Highlights: Increasing the Security Council from 15 members to 24. Veto power would still be limited to the 5 original permanent members. The Wall Street Journal reports "The panel also said pre-emptive military attacks are legitimate if authorized by the council." (WSJ, What's News, 12/1/2004)
The panel also urged a more aggressive approach to interventions when states fail in their primary responsibility to protect their own citizens. "There is a collective international responsibility to protect, exercisable by the Security Council authorizing military intervention as a last resort in the event of genocide and other large-scale killing, ethnic cleansing or serious violations of international humanitarian law which sovereign governments have proved powerless or unwilling to prevent," the report said.
Other proposals include streamlining the bureauracy and retiring some "dead wood" to make room for advancement for younger UN bureaucrats.
Captain Ed at Captain's Quarters posts "UN Proposes New Paths To Greater Irrelevancy" and has this take on the "pre-emptive strike" issue:
In other words, bring your case to the Security Council, where we will take your time-critical situation and debate it endlessly. If you're still alive when we finally get around to a vote, we'll authorize the use of force, as long as France, Russia, and China don't veto it. If they do -- well, it sucks to be you.His conclusion:
The fundamental problem with the UN comes from its constituency of oppressors and kleptocrats. Any structural changes in their committees and regulations only amount to rearranging the deck chairs on the Titanic.

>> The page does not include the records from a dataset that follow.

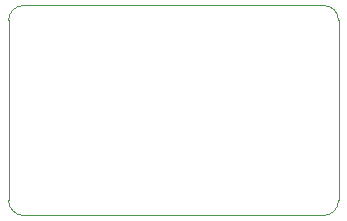
<source format=gbr>
G04 #@! TF.GenerationSoftware,KiCad,Pcbnew,(5.1.9-0-10_14)*
G04 #@! TF.CreationDate,2021-04-08T16:46:49-05:00*
G04 #@! TF.ProjectId,Switch Helper,53776974-6368-4204-9865-6c7065722e6b,1*
G04 #@! TF.SameCoordinates,Original*
G04 #@! TF.FileFunction,Profile,NP*
%FSLAX46Y46*%
G04 Gerber Fmt 4.6, Leading zero omitted, Abs format (unit mm)*
G04 Created by KiCad (PCBNEW (5.1.9-0-10_14)) date 2021-04-08 16:46:49*
%MOMM*%
%LPD*%
G01*
G04 APERTURE LIST*
G04 #@! TA.AperFunction,Profile*
%ADD10C,0.050000*%
G04 #@! TD*
G04 APERTURE END LIST*
D10*
X123190000Y-93980000D02*
X148590000Y-93980000D01*
X121920000Y-77470000D02*
X121920000Y-92710000D01*
X148590000Y-76200000D02*
X123190000Y-76200000D01*
X149860000Y-92710000D02*
X149860000Y-77470000D01*
X149860000Y-92710000D02*
G75*
G02*
X148590000Y-93980000I-1270000J0D01*
G01*
X123190000Y-93980000D02*
G75*
G02*
X121920000Y-92710000I0J1270000D01*
G01*
X121920000Y-77470000D02*
G75*
G02*
X123190000Y-76200000I1270000J0D01*
G01*
X148590000Y-76200000D02*
G75*
G02*
X149860000Y-77470000I0J-1270000D01*
G01*
M02*

</source>
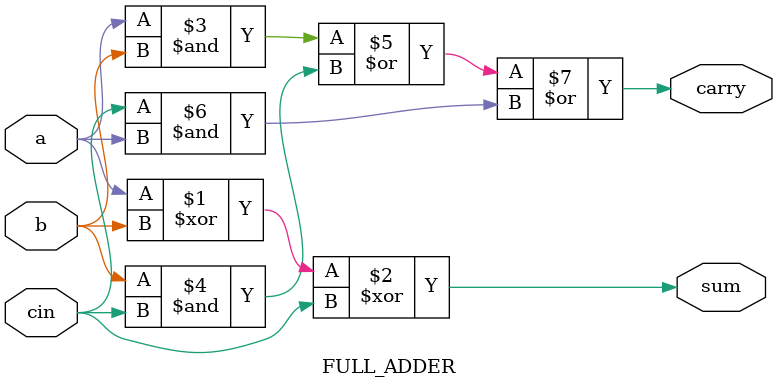
<source format=v>
module FULL_ADDER(output sum, carry, input a, b, cin); 
 
assign   sum = a ^ b ^ cin ; 
assign carry = (a & b) | (b & cin) | (cin & a); 
						 
endmodule

</source>
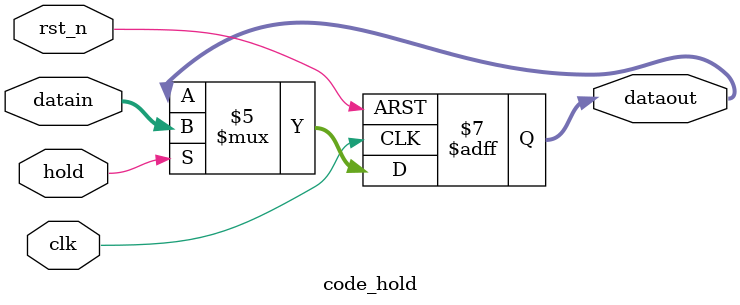
<source format=v>
module code_hold(clk,rst_n,hold,datain,dataout);
input clk,rst_n,hold;
input [31:0]datain;
output [31:0]dataout;
reg [31:0]dataout;
always @(posedge clk or negedge rst_n)
begin
if(!rst_n)
	begin
	dataout<=32'd0;
	end
else
	begin
	if(hold==1'b1)
		begin
		dataout<=datain;
		end
	else
		begin
		dataout<=dataout;
		end
	end
end
endmodule 
</source>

This is essentially what The Truth Laid Bear's said about the UN, with which I agree, as was set out in an earlier post. As TTLB wrote:
The U.N. is a grand shell game. It looks like democracy; it acts like democracy. It has all the trappings of democracy; votes and debate and all those wonderful, wonderful procedures. But at its very heart, the votes come from member governments, and many of those aren’t democracies at all. And there, the system breaks down.
"Collective international responsibility" means that some countries have to step forward to volunteer to take action (and provide troops, money and logistical support - because the UN doesn't have any of its own). Otherwise, just more words.